People walk past the University of Toronto campus during the COVID-19 pandemic in Toronto on June 10, 2020.Nathan Denette/The Canadian Press
We’ve heard a lot over the past year about the she-cession – the pronounced inequities in the COVID-19 economic downturn that have disproportionately hurt women. Now, let me introduce you to a silver lining that has emerged from that gender-skewed cloud: she-ducation.
A report published by Statistics Canada this week found that enrolment in postsecondary education among 15- to 29-year-old women rose to 32 per cent at the start of the fall academic term, up from 29 per cent a year earlier. Enrolment among young men, by contrast, showed no such gains, holding steady at 23 per cent.
The pandemic served to amplify the pre-existing trend of young women outnumbering their male counterparts in Canada’s universities and colleges. The decidedly difficult employment environment for young workers during the pandemic seems to have reinforced the greater attractiveness of school as an economic option for Canada’s young women.

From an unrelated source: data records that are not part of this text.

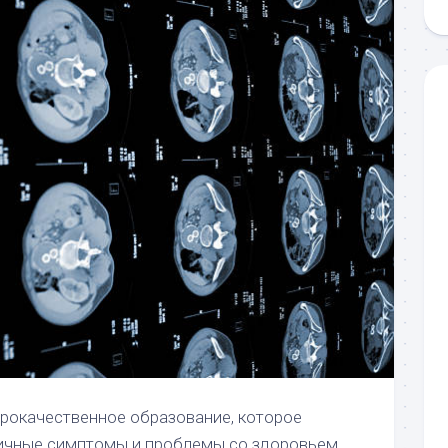
брокачественное образование, которое
ичные симптомы и проблемы со здоровьем.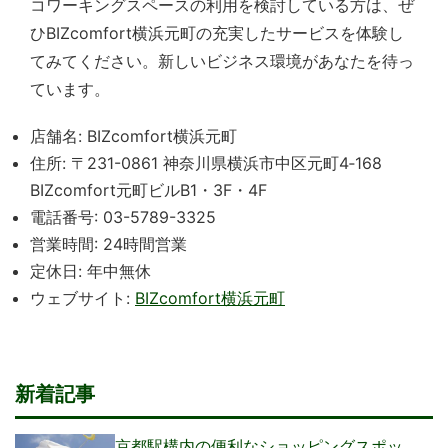
コワーキングスペースの利用を検討している方は、ぜ
ひBIZcomfort横浜元町の充実したサービスを体験し
てみてください。新しいビジネス環境があなたを待っ
ています。
店舗名: BIZcomfort横浜元町
住所: 〒231-0861 神奈川県横浜市中区元町4‐168
BIZcomfort元町ビルB1・3F・4F
電話番号: 03-5789-3325
営業時間: 24時間営業
定休日: 年中無休
ウェブサイト:
BIZcomfort横浜元町
新着記事
京都駅構内の便利なショッピングスポッ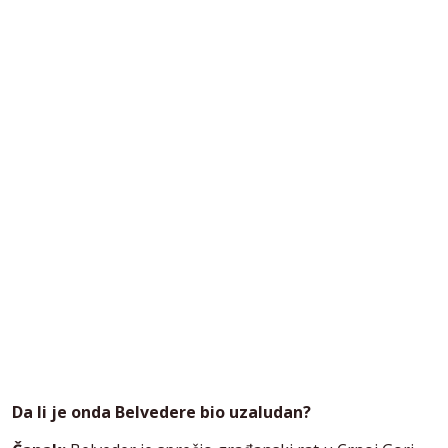
Da li je onda Belvedere bio uzaludan?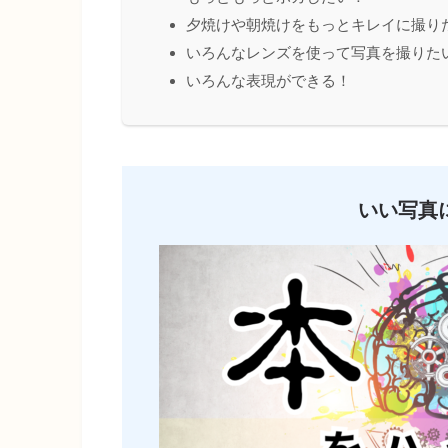
夕焼けや朝焼けをもっとキレイに撮り
いろんなレンズを使って写真を撮りた
いろんな表現ができる！
いい写真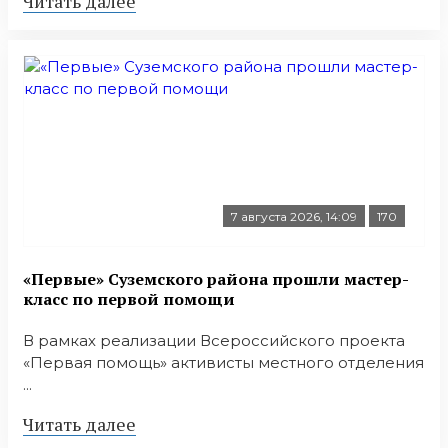
Читать далее
7 августа 2026, 14:09
170
«Первые» Суземского района прошли мастер-
класс по первой помощи
В рамках реализации Всероссийского проекта
«Первая помощь» активисты местного отделения
...
Читать далее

Ultimately, that should prove to be very good news for the country’s next generation of women, in a fast-evolving economy that will increasingly value advanced skills. While the pandemic was certainly a setback for many female workers, it may have accelerated an education trend that could serve to narrow employment and wage gaps for the next generation.
On the other side of that gender divide, the data also point to the deepening of a troubling trend for young Canadian men. The pandemic has left a growing number of young men in a precarious labour-market limbo known as “NEET” – not in employment, education or training.
The study found that share of 15- to 29-year-old men categorized as NEET jumped four percentage points in the pandemic, to 14 per cent, while the proportion of NEET women in the same age group rose just one percentage point, to 12 per cent.
The big difference, report author Katherine Wall said, lies in that education decision. It has created a situation where more young men may ultimately be left behind by the fallout from the pandemic.
“The divergent gendered patterns may have long‑term implications on patterns for future economic well-being,” Ms. Wall wrote in the report. “Given young women’s higher likelihood of enrolment in postsecondary school at the beginning of the 2020/2021 school year ... it may be possible that they will see better future labour market outcomes compared to their male counterparts.”
Meanwhile, the rise in young male NEET numbers exposes those individuals to some serious potential pitfalls. Despite the acronym, NEET is a pretty messy place for young workers to find themselves.
“Previous research has shown that youth not in employment, education or training ... are considered at risk of long‑term economic and social difficulties,” the report said. “This risk grows if the situation persists, as NEET youth become more discouraged, disengaged and socially excluded.”
These developments need to be viewed through a longer lens than just the pandemic. This is yet another instance of this crisis exposing and exacerbating issues that were already out there before COVID-19 arrived.
Canadian women in postsecondary schools have outnumbered men for decades; the percentage of working-age women with a university degree surpassed that of men about 15 years ago, and the gap has widened since. Over the same period, the labour market’s share of jobs in traditionally male workplaces such as manufacturing – where the most valued skills were typically acquired outside of postsecondary institutions – have declined, particularly since the Great Recession of 2008-09, when many factories were forced to close their doors permanently. The era of young men walking out of high school and straight into a lucrative career at the local car plant or paper mill is long behind us.
Those shifts, both in education and skills in demand, have contributed to a narrowing of the gender gaps in labour-force participation and employment rates, and in incomes, over the past couple of decades – which is unquestionably a good thing. Those gaps are still considerable, but the strong trend for higher education among women, even in the midst of a pandemic, holds promise that further gains will be made.
On the other hand, the NEET numbers for young men pose a serious challenge. The pandemic has highlighted that there is a growing segment of the male labour force that is undertrained and underemployed, and in danger of becoming chronically so.
The postpandemic era will require a lot of reskilling of workers for a labour market that is poised to look very different over the next several years than it did before this crisis, which has accelerated technological and workplace change at a pace rarely seen. Young women, already embracing education as their best economic option, were forced by the unequal nature of the pandemic to raise their bet. Young men need to follow their lead, or growing numbers of them risk being left on the margins.